His first concern, after locking himself into the room where nine people had been stricken with something which, if it persisted, was worse than any death, was the thing the assistant manager had mentioned before death hit him. The roulette wheel.
He bent over this, with a frown of concentration on his face. And his quick eyes caught at once a thing another person might have overlooked for quite a while.
The wheel was dish-shaped, as all roulette wheels are. In its rounded bottom were numbered slots, where the little ivory ball was to end its journey and proclaim gambler's luck.
But the little ball was not in one of the bottom slots!
The tiny ivory sphere was half up the rounded side of the wheel, like a pea clinging alone high up on the slant of a dish!

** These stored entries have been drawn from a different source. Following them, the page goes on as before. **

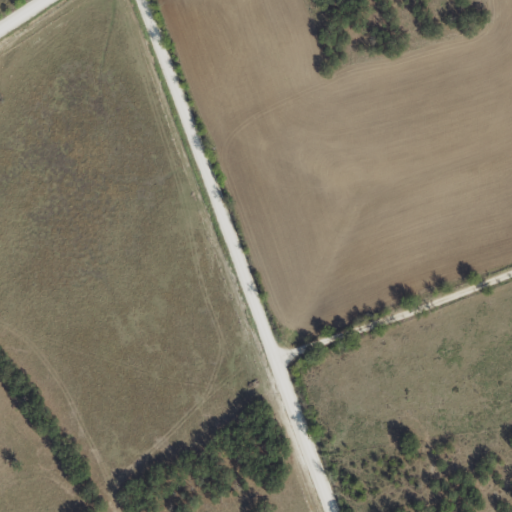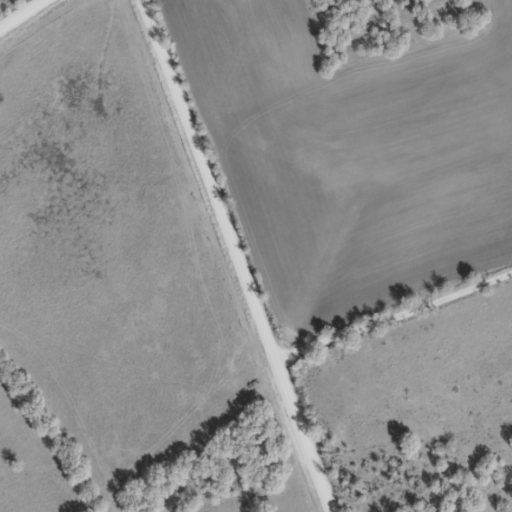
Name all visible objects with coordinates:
road: (12, 8)
road: (226, 256)
road: (394, 323)
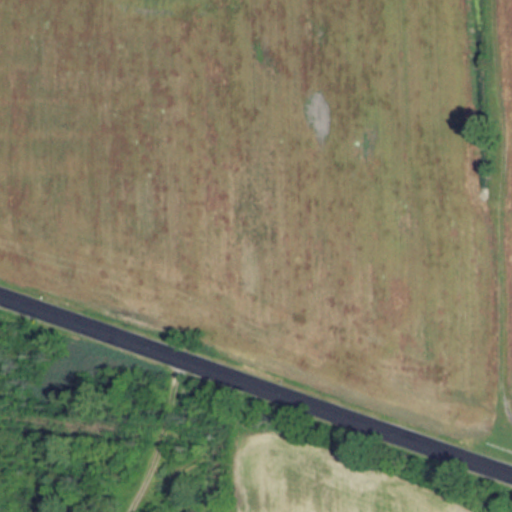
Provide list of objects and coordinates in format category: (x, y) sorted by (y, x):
road: (256, 385)
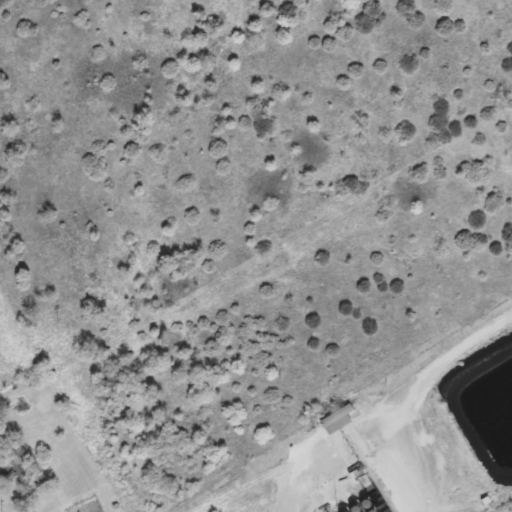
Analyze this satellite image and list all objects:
road: (406, 392)
building: (330, 421)
building: (331, 421)
building: (14, 471)
building: (14, 472)
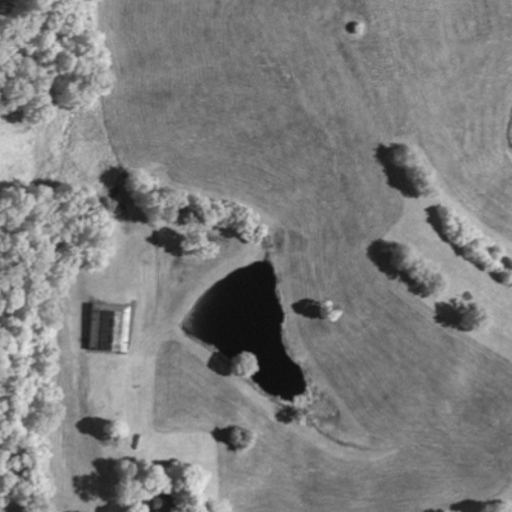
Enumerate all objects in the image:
building: (107, 326)
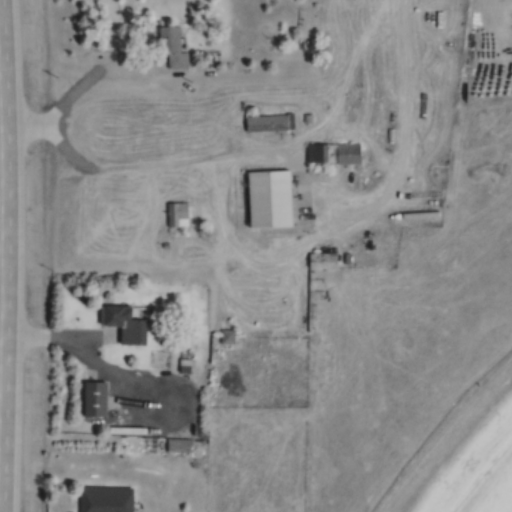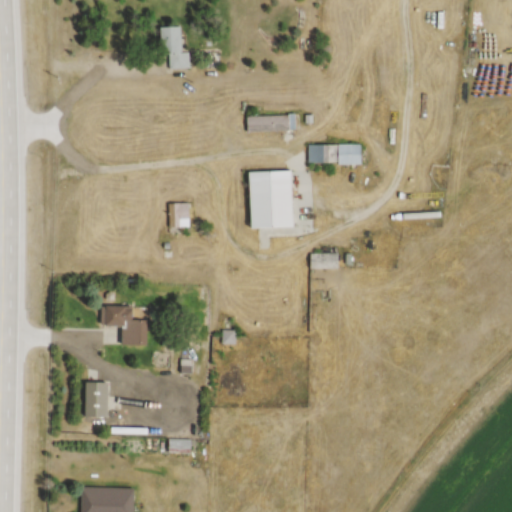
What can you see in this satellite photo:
building: (174, 46)
road: (71, 64)
building: (269, 123)
building: (335, 153)
road: (234, 157)
building: (273, 199)
building: (178, 215)
road: (32, 256)
building: (125, 323)
building: (96, 398)
building: (106, 499)
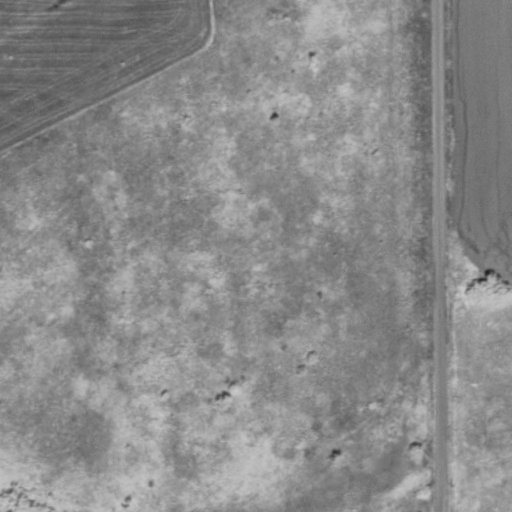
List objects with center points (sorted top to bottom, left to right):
road: (429, 256)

An exclamation came from Keane's lips. He stared at the ball. What in heaven's name kept it from rolling down the steep slant and into the rounded bottom? Why would a sphere stay on a slant? It was as if a bowl of water had been tilted—and the water's surface had taken and retained the tilt of the vessel it was in instead of remaining level!

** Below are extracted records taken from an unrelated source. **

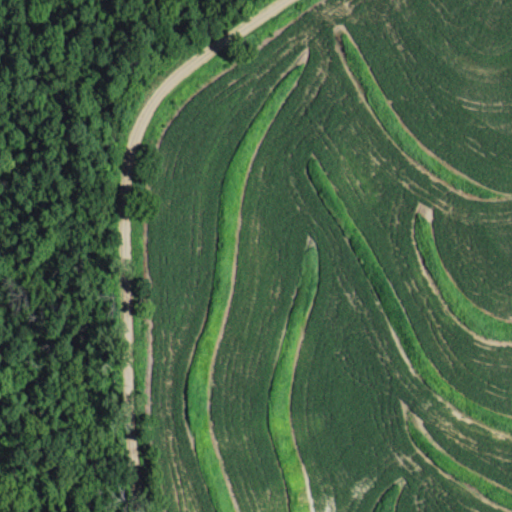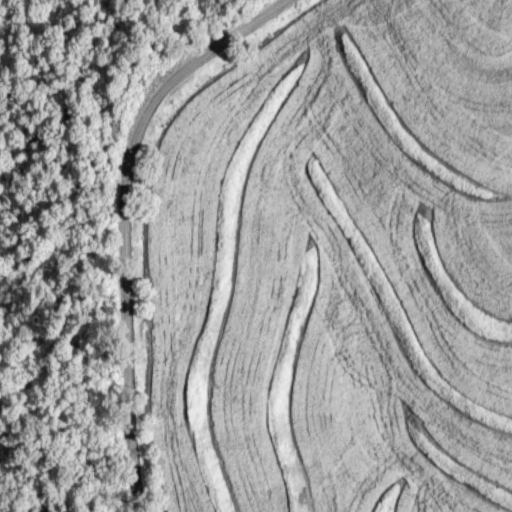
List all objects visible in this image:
road: (138, 210)
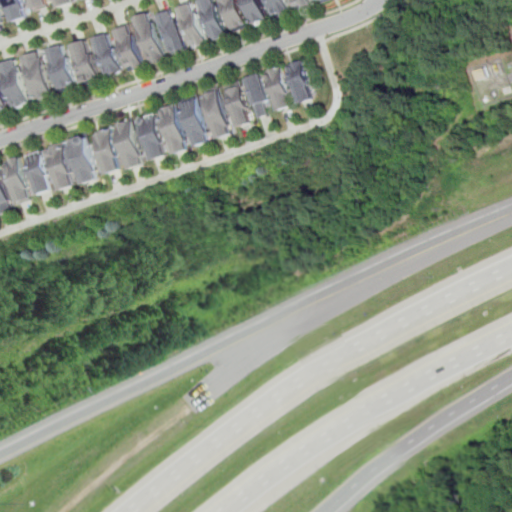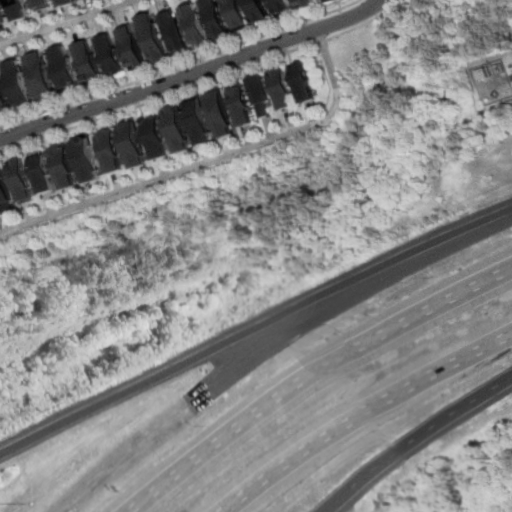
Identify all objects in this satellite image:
building: (80, 0)
building: (324, 1)
building: (327, 1)
building: (60, 3)
building: (61, 3)
building: (306, 3)
building: (37, 4)
building: (38, 4)
building: (306, 4)
building: (284, 7)
building: (282, 8)
building: (14, 9)
building: (15, 10)
building: (260, 11)
building: (260, 11)
building: (238, 14)
building: (238, 14)
building: (0, 16)
building: (1, 19)
building: (215, 19)
building: (216, 19)
road: (66, 23)
building: (193, 25)
building: (193, 26)
building: (170, 33)
building: (172, 33)
building: (149, 38)
building: (149, 39)
building: (128, 47)
building: (129, 48)
building: (107, 54)
building: (107, 55)
building: (84, 61)
building: (85, 63)
road: (179, 65)
building: (63, 68)
building: (63, 69)
road: (192, 73)
building: (41, 75)
building: (41, 77)
building: (304, 80)
road: (203, 81)
road: (498, 81)
building: (305, 82)
building: (20, 83)
building: (19, 84)
building: (283, 87)
building: (284, 88)
building: (260, 93)
building: (261, 95)
building: (4, 97)
building: (240, 103)
building: (3, 104)
building: (241, 106)
building: (219, 113)
building: (220, 114)
building: (198, 121)
building: (199, 122)
building: (177, 128)
building: (176, 129)
building: (154, 136)
building: (155, 136)
building: (133, 143)
building: (134, 144)
building: (111, 150)
building: (112, 151)
building: (90, 158)
building: (90, 158)
road: (211, 162)
building: (67, 166)
building: (68, 166)
building: (47, 173)
building: (45, 174)
building: (25, 181)
building: (21, 182)
building: (7, 193)
building: (6, 197)
road: (459, 230)
road: (203, 352)
road: (314, 377)
road: (365, 415)
road: (416, 439)
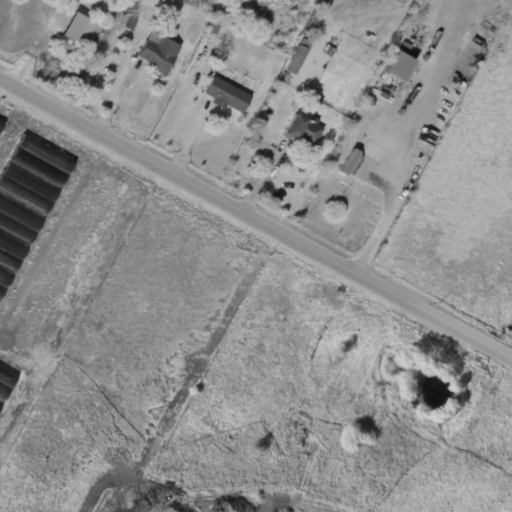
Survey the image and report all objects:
building: (226, 6)
building: (129, 24)
building: (311, 24)
building: (213, 29)
building: (402, 48)
building: (156, 51)
building: (157, 52)
building: (296, 57)
building: (295, 58)
building: (397, 61)
building: (395, 65)
building: (381, 83)
building: (225, 95)
building: (225, 95)
building: (311, 104)
building: (300, 129)
building: (302, 129)
building: (251, 141)
building: (347, 162)
building: (350, 163)
road: (385, 210)
road: (255, 217)
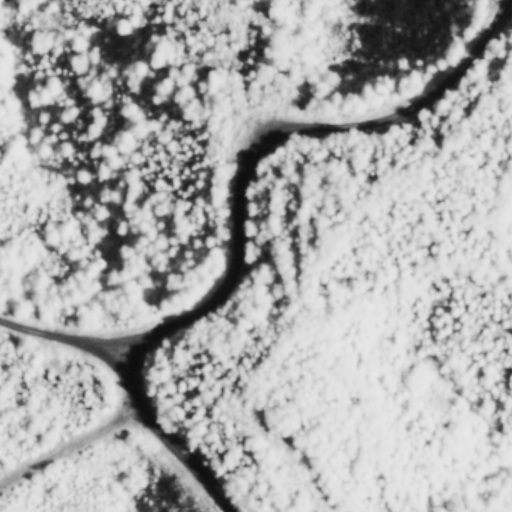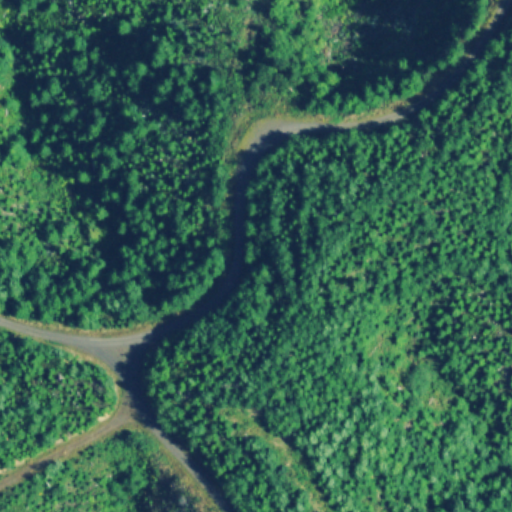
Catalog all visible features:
road: (233, 172)
road: (160, 425)
road: (94, 426)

He lifted the ball from the sloping side of the wheel. It came away freely, but with an almost intangible resistance, as if an unseen rubber band held it. When he released it, it went back to the slope. He rolled it down to the bottom of the wheel. Released, it rolled back up to its former position, like water running up-hill.
Keane felt a chill touch him. The laws of physics broken! A ball clinging to a slant instead of rolling down it! What dark secret of nature had Doctor Satan mastered now?
But the query was not entirely unanswered in his mind. Already he was getting a vague hint of it. And a little later the hint was broadened.